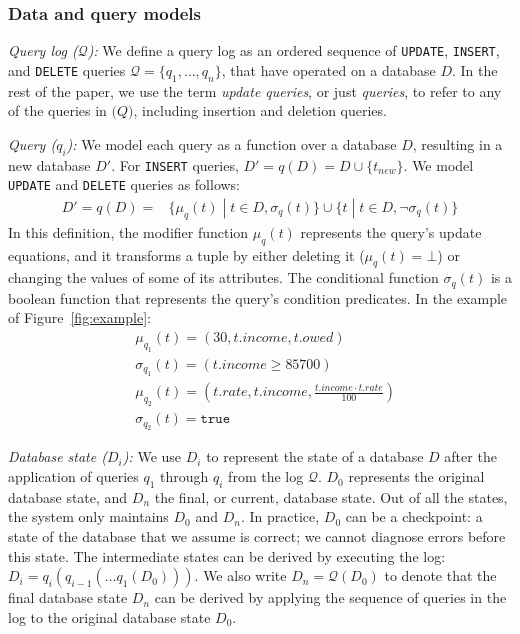 \subsubsection*{Data and query models}
\label{sec:models}

\noindent
\emph{Query log ($\mathcal{Q}$):}
We define a query log as an ordered sequence of \texttt{UPDATE}, \texttt{INSERT}, and
\texttt{DELETE} queries $\mathcal{Q}=\{q_1,\dots,q_n\}$, that have
operated on a database $D$. In the rest of the paper, we use the term
\emph{update queries}, or just \emph{queries}, to refer to any of the queries in $\mathcal(Q)$,
including insertion and deletion queries.

\smallskip
\noindent
\emph{Query ($q_i$):} We model each query as a function over a
database $D$, resulting in a new database $D'$. For \texttt{INSERT}
queries, $D'=q(D)=D\cup\{t_{new}\}$.
We model \texttt{UPDATE} and \texttt{DELETE} queries as follows:  
\begin{align*}
    D'=q(D)= &\{\mu_{q}(t)\;|\;t\in D, \sigma_{q}(t)\}%
    \cup\{t\;|\;t\in D, \neg\sigma_{q}(t)\}%
\end{align*}
% 
In this definition, the modifier function $\mu_q(t)$ represents the query's update equations, and it transforms a tuple by either deleting it ($\mu_q(t)=\bot$) or changing the values of some of its attributes.
The conditional function $\sigma_q(t)$ is a boolean function that represents the query's condition predicates.  In the example of Figure~\ref{fig:example}:
\begin{align*}
    &\mu_{q_1}(t)=(30, t.income, t.owed)\\
    &\sigma_{q_1}(t)=(t.income\ge 85700)\\
    &\mu_{q_2}(t)=(t.rate, t.income, \frac{t.income\cdot t.rate}{100})\\
    &\sigma_{q_2}(t)=\texttt{true}
\end{align*} 
% 


\smallskip
\noindent
\emph{Database state ($D_i$):}
We use $D_i$ to represent the state of a database $D$ after the application of
queries $q_1$ through $q_i$ from the log $\mathcal{Q}$. $D_0$ represents the
original database state, and $D_n$ the final, or current, database state. Out
of all the states, the system only maintains $D_0$ and $D_n$. In practice,
$D_0$ can be a checkpoint: a state of the database that we assume is correct;
we cannot diagnose errors before this state. The intermediate states can be
derived by executing the log: $D_i=q_i(q_{i-1}(\dots q_1(D_0)))$. We also
write $D_n=\mathcal{Q}(D_0)$ to denote that the final database state $D_n$ can
be derived by applying the sequence of queries in the log to the original
database state $D_0$.

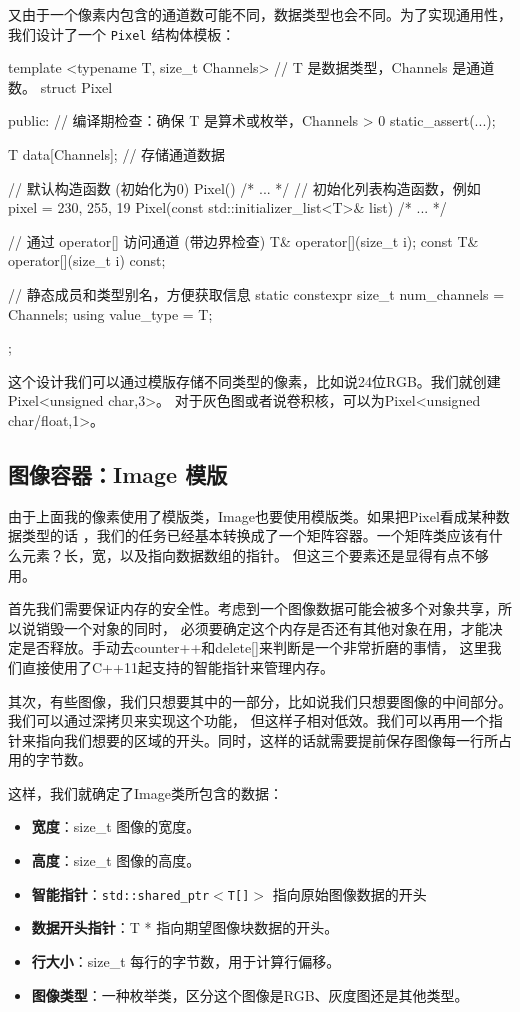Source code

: \documentclass[11pt]{article}
\begin{document}
又由于一个像素内包含的通道数可能不同，数据类型也会不同。为了实现通用性，我们设计了一个 \texttt{Pixel} 结构体模板：
\begin{codeline}
template <typename T, size_t Channels> // T 是数据类型，Channels 是通道数。
struct Pixel {            
public:
    // 编译期检查：确保 T 是算术或枚举，Channels > 0
    static_assert(...);

    T data[Channels]; // 存储通道数据

    // 默认构造函数 (初始化为0)
    Pixel() { /* ... */ }
    // 初始化列表构造函数，例如 pixel = {230, 255, 19}
    Pixel(const std::initializer_list<T>& list) { /* ... */ }

    // 通过 operator[] 访问通道 (带边界检查)
    T& operator[](size_t i);
    const T& operator[](size_t i) const;

    // 静态成员和类型别名，方便获取信息
    static constexpr size_t num_channels = Channels;
    using value_type = T;
};
\end{codeline}
这个设计我们可以通过模版存储不同类型的像素，比如说24位RGB。我们就创建Pixel<unsigned char,3>。
对于灰色图或者说卷积核，可以为Pixel<unsigned char/float,1>。

\subsection{图像容器：Image 模版}
由于上面我的像素使用了模版类，Image也要使用模版类。如果把Pixel看成某种数据类型的话
，我们的任务已经基本转换成了一个矩阵容器。一个矩阵类应该有什么元素？长，宽，以及指向数据数组的指针。
但这三个要素还是显得有点不够用。


首先我们需要保证内存的安全性。考虑到一个图像数据可能会被多个对象共享，所以说销毁一个对象的同时，
必须要确定这个内存是否还有其他对象在用，才能决定是否释放。手动去counter++和delete[]来判断是一个非常折磨的事情，
这里我们直接使用了C++11起支持的智能指针来管理内存。


其次，有些图像，我们只想要其中的一部分，比如说我们只想要图像的中间部分。我们可以通过深拷贝来实现这个功能，
但这样子相对低效。我们可以再用一个指针来指向我们想要的区域的开头。同时，这样的话就需要提前保存图像每一行所占用的字节数。


这样，我们就确定了Image类所包含的数据：
\begin{itemize}
  \item \textbf{宽度}：size\_t 图像的宽度。
  \item \textbf{高度}：size\_t 图像的高度。
  \item \textbf{智能指针}：\texttt{std::shared\_ptr$<$T[]$>$} 指向原始图像数据的开头
  \item \textbf{数据开头指针}：T * 指向期望图像块数据的开头。
  \item \textbf{行大小}：size\_t 每行的字节数，用于计算行偏移。
  \item \textbf{图像类型}：一种枚举类，区分这个图像是RGB、灰度图还是其他类型。
\end{itemize}
\end{document}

--*--

▶ [AIM OF THE TASK]: Could you reproduce every record above exactly, leaving out the pictures?

▶ [FINISHED TASK]:
 \subsubsection*{Data and query models}
\label{sec:models}

\noindent
\emph{Query log ($\mathcal{Q}$):}
We define a query log as an ordered sequence of \texttt{UPDATE}, \texttt{INSERT}, and
\texttt{DELETE} queries $\mathcal{Q}=\{q_1,\dots,q_n\}$, that have
operated on a database $D$. In the rest of the paper, we use the term
\emph{update queries}, or just \emph{queries}, to refer to any of the queries in $\mathcal(Q)$,
including insertion and deletion queries.

\smallskip
\noindent
\emph{Query ($q_i$):} We model each query as a function over a
database $D$, resulting in a new database $D'$. For \texttt{INSERT}
queries, $D'=q(D)=D\cup\{t_{new}\}$.
We model \texttt{UPDATE} and \texttt{DELETE} queries as follows:  
\begin{align*}
    D'=q(D)= &\{\mu_{q}(t)\;|\;t\in D, \sigma_{q}(t)\}%
    \cup\{t\;|\;t\in D, \neg\sigma_{q}(t)\}%
\end{align*}
% 
In this definition, the modifier function $\mu_q(t)$ represents the query's update equations, and it transforms a tuple by either deleting it ($\mu_q(t)=\bot$) or changing the values of some of its attributes.
The conditional function $\sigma_q(t)$ is a boolean function that represents the query's condition predicates.  In the example of Figure~\ref{fig:example}:
\begin{align*}
    &\mu_{q_1}(t)=(30, t.income, t.owed)\\
    &\sigma_{q_1}(t)=(t.income\ge 85700)\\
    &\mu_{q_2}(t)=(t.rate, t.income, \frac{t.income\cdot t.rate}{100})\\
    &\sigma_{q_2}(t)=\texttt{true}
\end{align*} 
% 


\smallskip
\noindent
\emph{Database state ($D_i$):}
We use $D_i$ to represent the state of a database $D$ after the application of
queries $q_1$ through $q_i$ from the log $\mathcal{Q}$. $D_0$ represents the
original database state, and $D_n$ the final, or current, database state. Out
of all the states, the system only maintains $D_0$ and $D_n$. In practice,
$D_0$ can be a checkpoint: a state of the database that we assume is correct;
we cannot diagnose errors before this state. The intermediate states can be
derived by executing the log: $D_i=q_i(q_{i-1}(\dots q_1(D_0)))$. We also
write $D_n=\mathcal{Q}(D_0)$ to denote that the final database state $D_n$ can
be derived by applying the sequence of queries in the log to the original
database state $D_0$.

Source code

: \documentclass[11pt]{article}
\begin{document}
又由于一个像素内包含的通道数可能不同，数据类型也会不同。为了实现通用性，我们设计了一个 \texttt{Pixel} 结构体模板：
\begin{codeline}
template <typename T, size_t Channels> // T 是数据类型，Channels 是通道数。
struct Pixel {            
public:
    // 编译期检查：确保 T 是算术或枚举，Channels > 0
    static_assert(...);

    T data[Channels]; // 存储通道数据

    // 默认构造函数 (初始化为0)
    Pixel() { /* ... */ }
    // 初始化列表构造函数，例如 pixel = {230, 255, 19}
    Pixel(const std::initializer_list<T>& list) { /* ... */ }

    // 通过 operator[] 访问通道 (带边界检查)
    T& operator[](size_t i);
    const T& operator[](size_t i) const;

    // 静态成员和类型别名，方便获取信息
    static constexpr size_t num_channels = Channels;
    using value_type = T;
};
\end{codeline}
这个设计我们可以通过模版存储不同类型的像素，比如说24位RGB。我们就创建Pixel<unsigned char,3>。
对于灰色图或者说卷积核，可以为Pixel<unsigned char/float,1>。

\subsection{图像容器：Image 模版}
由于上面我的像素使用了模版类，Image也要使用模版类。如果把Pixel看成某种数据类型的话
，我们的任务已经基本转换成了一个矩阵容器。一个矩阵类应该有什么元素？长，宽，以及指向数据数组的指针。
但这三个要素还是显得有点不够用。


首先我们需要保证内存的安全性。考虑到一个图像数据可能会被多个对象共享，所以说销毁一个对象的同时，
必须要确定这个内存是否还有其他对象在用，才能决定是否释放。手动去counter++和delete[]来判断是一个非常折磨的事情，
这里我们直接使用了C++11起支持的智能指针来管理内存。


其次，有些图像，我们只想要其中的一部分，比如说我们只想要图像的中间部分。我们可以通过深拷贝来实现这个功能，
但这样子相对低效。我们可以再用一个指针来指向我们想要的区域的开头。同时，这样的话就需要提前保存图像每一行所占用的字节数。


这样，我们就确定了Image类所包含的数据：
\begin{itemize}
  \item \textbf{宽度}：size\_t 图像的宽度。
  \item \textbf{高度}：size\_t 图像的高度。
  \item \textbf{智能指针}：\texttt{std::shared\_ptr$<$T[]$>$} 指向原始图像数据的开头
  \item \textbf{数据开头指针}：T * 指向期望图像块数据的开头。
  \item \textbf{行大小}：size\_t 每行的字节数，用于计算行偏移。
  \item \textbf{图像类型}：一种枚举类，区分这个图像是RGB、灰度图还是其他类型。
\end{itemize}
\end{document}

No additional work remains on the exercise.